-- WORK ORDER --
Copy, from the data below, each line that has the word "numOctaves".

(Collected data entries)
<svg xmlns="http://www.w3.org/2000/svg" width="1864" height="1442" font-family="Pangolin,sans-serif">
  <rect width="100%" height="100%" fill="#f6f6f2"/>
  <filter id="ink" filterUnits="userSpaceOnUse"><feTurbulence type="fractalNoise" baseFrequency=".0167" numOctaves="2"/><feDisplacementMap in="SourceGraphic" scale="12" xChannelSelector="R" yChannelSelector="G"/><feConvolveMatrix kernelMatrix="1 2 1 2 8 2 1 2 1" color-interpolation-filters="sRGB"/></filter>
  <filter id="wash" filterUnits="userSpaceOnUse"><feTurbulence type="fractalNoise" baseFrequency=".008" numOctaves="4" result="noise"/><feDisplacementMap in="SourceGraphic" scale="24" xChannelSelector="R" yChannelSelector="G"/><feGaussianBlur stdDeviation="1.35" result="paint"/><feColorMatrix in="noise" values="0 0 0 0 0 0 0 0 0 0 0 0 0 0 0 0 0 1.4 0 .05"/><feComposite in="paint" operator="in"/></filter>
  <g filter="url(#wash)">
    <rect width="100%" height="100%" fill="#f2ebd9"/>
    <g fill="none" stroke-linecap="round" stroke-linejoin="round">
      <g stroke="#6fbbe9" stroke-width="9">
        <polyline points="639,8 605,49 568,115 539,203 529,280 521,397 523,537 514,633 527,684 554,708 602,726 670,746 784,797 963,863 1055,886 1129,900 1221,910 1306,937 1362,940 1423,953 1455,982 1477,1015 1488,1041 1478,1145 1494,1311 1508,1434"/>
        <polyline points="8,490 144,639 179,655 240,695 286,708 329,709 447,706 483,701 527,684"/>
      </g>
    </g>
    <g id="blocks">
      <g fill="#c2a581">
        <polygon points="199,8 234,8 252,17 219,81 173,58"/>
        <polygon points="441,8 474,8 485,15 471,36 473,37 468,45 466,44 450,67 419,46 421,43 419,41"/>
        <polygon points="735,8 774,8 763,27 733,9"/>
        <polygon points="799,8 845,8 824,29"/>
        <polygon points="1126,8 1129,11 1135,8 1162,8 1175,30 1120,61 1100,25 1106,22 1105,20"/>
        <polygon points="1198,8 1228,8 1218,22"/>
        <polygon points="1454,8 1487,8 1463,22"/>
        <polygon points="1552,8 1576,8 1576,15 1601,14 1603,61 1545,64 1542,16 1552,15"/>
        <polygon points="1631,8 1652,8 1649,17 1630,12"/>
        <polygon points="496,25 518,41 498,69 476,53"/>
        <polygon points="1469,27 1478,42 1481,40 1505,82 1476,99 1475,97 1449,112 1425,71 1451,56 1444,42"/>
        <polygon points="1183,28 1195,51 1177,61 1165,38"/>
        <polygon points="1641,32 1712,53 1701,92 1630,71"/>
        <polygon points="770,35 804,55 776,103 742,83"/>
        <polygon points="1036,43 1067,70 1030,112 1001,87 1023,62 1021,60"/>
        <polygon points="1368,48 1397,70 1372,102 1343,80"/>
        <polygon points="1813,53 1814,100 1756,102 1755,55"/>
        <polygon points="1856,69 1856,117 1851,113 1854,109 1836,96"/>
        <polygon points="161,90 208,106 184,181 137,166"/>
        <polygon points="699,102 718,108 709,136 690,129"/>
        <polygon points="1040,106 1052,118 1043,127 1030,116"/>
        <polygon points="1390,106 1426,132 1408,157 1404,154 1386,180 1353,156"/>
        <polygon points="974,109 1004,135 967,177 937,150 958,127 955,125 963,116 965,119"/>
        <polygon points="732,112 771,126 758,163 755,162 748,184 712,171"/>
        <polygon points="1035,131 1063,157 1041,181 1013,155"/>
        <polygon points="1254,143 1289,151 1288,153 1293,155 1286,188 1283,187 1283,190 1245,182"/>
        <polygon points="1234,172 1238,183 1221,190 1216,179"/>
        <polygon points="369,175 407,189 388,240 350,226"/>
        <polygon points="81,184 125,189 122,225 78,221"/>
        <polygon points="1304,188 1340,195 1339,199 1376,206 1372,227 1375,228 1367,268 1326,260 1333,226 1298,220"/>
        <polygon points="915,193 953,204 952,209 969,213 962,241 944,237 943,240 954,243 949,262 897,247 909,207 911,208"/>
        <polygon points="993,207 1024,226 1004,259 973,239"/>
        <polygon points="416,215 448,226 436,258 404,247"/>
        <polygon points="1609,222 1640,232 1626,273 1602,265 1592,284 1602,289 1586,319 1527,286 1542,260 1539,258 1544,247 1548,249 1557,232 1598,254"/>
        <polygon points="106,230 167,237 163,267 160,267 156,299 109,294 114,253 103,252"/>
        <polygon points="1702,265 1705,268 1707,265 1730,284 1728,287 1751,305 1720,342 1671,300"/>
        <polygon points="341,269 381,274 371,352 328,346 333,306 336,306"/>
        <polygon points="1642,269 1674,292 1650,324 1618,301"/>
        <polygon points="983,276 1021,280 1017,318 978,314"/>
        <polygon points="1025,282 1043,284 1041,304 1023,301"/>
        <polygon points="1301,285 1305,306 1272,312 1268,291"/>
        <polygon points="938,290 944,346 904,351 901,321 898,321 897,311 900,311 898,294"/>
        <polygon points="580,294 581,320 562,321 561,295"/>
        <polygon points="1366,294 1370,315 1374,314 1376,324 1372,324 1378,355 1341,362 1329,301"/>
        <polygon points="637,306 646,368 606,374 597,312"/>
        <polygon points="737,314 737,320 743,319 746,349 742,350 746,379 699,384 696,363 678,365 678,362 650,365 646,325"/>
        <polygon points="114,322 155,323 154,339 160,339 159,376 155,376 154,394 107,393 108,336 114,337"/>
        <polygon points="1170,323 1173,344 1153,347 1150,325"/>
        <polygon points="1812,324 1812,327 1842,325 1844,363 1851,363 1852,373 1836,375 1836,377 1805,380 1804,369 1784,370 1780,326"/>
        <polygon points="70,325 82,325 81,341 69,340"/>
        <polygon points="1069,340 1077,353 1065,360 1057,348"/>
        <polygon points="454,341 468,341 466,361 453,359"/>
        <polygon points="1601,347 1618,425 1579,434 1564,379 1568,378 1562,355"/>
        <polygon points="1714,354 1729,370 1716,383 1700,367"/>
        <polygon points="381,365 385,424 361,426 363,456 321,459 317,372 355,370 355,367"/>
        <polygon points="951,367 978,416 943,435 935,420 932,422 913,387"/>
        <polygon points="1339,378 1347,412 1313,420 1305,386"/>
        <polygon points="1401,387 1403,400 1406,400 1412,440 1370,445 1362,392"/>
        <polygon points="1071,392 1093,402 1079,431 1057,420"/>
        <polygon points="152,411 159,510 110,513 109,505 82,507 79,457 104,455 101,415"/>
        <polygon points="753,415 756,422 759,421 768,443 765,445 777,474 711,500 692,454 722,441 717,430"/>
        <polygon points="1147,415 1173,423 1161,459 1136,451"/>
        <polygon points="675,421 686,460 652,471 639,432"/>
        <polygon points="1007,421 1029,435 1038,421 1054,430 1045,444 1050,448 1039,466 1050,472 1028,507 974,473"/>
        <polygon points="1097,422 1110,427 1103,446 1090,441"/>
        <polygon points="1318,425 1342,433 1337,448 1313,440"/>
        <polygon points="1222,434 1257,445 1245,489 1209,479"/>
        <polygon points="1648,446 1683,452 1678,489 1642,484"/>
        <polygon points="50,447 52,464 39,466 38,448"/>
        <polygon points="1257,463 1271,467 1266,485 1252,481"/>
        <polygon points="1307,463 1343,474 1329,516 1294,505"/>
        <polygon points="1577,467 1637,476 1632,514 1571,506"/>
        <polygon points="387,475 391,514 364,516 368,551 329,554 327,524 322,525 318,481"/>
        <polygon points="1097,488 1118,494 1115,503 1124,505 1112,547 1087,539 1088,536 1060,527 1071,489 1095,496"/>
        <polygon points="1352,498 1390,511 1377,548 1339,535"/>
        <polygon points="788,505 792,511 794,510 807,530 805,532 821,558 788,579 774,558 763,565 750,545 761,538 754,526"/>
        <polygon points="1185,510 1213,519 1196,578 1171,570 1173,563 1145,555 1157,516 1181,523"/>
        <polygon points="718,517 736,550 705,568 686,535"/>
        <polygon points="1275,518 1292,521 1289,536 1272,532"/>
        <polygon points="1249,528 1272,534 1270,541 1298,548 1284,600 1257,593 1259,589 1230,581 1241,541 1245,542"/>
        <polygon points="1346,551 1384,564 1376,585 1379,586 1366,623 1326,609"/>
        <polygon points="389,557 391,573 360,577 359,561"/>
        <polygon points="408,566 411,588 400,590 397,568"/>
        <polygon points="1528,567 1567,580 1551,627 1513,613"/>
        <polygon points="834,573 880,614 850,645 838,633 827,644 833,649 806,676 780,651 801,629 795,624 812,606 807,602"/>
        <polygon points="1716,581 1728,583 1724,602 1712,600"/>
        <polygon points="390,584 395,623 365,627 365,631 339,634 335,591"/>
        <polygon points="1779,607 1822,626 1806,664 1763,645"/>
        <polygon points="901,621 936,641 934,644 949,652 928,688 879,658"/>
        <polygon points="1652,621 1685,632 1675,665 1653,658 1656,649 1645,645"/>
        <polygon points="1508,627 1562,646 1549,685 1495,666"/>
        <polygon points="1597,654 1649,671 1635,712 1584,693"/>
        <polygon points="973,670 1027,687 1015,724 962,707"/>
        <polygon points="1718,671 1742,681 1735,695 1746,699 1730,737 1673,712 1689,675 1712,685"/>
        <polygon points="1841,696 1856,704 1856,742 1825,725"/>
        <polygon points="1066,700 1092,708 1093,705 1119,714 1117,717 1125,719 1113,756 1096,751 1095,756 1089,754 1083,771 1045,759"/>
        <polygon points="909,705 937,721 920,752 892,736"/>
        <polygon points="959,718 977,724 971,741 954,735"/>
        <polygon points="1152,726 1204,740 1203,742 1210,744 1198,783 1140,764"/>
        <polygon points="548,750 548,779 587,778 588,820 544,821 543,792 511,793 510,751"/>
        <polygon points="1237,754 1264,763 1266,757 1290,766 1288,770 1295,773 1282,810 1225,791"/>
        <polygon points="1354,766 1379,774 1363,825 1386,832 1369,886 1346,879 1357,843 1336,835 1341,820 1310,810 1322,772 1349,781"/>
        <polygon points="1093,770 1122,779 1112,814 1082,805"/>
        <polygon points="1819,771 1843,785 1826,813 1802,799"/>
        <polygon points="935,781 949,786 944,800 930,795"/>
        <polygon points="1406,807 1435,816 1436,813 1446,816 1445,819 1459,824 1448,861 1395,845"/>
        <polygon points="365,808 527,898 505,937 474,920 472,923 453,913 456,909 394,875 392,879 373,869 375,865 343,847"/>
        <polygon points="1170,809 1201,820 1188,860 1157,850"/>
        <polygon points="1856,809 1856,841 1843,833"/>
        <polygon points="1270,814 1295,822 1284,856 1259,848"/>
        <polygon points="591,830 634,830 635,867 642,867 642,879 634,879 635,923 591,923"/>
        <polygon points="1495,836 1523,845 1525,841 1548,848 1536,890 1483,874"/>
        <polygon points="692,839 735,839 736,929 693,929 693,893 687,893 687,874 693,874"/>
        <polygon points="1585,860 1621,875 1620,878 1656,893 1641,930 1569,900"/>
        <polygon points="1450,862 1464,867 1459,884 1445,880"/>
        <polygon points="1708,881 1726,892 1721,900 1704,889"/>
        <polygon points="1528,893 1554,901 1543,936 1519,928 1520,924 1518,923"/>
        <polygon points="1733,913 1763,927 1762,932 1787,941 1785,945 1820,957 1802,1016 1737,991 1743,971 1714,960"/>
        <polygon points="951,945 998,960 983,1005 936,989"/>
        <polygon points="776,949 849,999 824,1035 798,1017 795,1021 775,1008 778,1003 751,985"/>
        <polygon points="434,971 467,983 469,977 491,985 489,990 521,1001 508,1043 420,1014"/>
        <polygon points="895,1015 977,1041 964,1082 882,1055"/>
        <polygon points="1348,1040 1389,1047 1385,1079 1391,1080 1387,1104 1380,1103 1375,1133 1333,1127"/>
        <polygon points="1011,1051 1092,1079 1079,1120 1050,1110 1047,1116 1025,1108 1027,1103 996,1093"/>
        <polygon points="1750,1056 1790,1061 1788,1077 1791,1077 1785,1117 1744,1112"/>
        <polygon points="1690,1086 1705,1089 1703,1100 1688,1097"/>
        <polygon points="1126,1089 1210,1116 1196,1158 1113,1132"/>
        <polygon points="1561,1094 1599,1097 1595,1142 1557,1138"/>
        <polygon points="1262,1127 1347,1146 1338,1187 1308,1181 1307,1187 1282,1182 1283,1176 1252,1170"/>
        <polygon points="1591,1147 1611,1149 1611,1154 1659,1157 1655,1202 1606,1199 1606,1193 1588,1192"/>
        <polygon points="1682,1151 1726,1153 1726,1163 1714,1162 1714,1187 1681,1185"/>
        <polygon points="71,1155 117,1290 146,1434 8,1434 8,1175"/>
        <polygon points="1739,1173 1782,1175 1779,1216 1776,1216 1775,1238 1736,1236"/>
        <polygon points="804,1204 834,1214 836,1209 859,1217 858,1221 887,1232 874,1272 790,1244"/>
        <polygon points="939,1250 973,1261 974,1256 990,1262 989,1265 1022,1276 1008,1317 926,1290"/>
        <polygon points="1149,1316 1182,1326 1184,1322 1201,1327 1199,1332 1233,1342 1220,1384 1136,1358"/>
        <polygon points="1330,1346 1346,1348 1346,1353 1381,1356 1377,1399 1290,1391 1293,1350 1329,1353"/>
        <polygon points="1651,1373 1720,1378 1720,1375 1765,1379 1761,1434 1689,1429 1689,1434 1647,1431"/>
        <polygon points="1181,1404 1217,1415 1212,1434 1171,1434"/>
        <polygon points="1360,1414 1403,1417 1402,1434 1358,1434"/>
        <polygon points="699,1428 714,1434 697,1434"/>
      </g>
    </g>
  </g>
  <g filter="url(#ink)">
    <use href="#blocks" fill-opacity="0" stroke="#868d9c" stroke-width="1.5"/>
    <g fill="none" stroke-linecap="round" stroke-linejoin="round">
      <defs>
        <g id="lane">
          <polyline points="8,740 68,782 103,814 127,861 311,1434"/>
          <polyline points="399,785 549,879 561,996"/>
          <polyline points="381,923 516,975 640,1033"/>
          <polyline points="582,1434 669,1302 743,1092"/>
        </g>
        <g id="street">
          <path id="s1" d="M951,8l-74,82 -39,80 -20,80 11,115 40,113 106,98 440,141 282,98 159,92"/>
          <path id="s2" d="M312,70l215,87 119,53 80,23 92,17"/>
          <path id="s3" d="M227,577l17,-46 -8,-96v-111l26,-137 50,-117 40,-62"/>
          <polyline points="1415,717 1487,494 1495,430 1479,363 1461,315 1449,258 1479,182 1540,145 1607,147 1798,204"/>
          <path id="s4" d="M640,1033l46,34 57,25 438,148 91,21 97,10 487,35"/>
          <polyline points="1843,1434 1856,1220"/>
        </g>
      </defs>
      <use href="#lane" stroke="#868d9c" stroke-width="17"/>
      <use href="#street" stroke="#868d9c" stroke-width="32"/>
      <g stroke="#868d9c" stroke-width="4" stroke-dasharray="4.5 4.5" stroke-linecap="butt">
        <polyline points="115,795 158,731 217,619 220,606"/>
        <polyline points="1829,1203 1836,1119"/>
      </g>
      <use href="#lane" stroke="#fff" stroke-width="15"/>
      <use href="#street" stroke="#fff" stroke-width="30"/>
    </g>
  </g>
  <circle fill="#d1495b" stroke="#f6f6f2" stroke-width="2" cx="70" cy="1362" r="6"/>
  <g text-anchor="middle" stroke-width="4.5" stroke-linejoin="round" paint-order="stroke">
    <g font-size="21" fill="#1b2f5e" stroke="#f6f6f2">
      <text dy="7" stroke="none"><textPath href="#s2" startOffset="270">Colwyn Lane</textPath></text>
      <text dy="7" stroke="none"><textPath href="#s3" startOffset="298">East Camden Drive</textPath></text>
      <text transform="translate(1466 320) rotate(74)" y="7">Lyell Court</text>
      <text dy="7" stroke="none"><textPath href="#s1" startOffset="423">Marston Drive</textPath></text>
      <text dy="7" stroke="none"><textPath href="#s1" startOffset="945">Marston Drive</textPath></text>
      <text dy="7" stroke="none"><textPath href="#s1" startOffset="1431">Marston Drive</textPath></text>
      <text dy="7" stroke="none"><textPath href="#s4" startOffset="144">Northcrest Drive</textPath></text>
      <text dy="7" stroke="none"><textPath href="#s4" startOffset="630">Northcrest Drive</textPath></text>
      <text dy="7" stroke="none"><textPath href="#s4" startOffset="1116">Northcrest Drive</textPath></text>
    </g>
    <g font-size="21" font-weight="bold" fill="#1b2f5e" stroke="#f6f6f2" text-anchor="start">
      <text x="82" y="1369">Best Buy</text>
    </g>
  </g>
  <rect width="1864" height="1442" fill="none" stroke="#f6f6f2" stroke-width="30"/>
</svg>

-- EXERCISE SOLUTION --
  <filter id="ink" filterUnits="userSpaceOnUse"><feTurbulence type="fractalNoise" baseFrequency=".0167" numOctaves="2"/><feDisplacementMap in="SourceGraphic" scale="12" xChannelSelector="R" yChannelSelector="G"/><feConvolveMatrix kernelMatrix="1 2 1 2 8 2 1 2 1" color-interpolation-filters="sRGB"/></filter>
  <filter id="wash" filterUnits="userSpaceOnUse"><feTurbulence type="fractalNoise" baseFrequency=".008" numOctaves="4" result="noise"/><feDisplacementMap in="SourceGraphic" scale="24" xChannelSelector="R" yChannelSelector="G"/><feGaussianBlur stdDeviation="1.35" result="paint"/><feColorMatrix in="noise" values="0 0 0 0 0 0 0 0 0 0 0 0 0 0 0 0 0 1.4 0 .05"/><feComposite in="paint" operator="in"/></filter>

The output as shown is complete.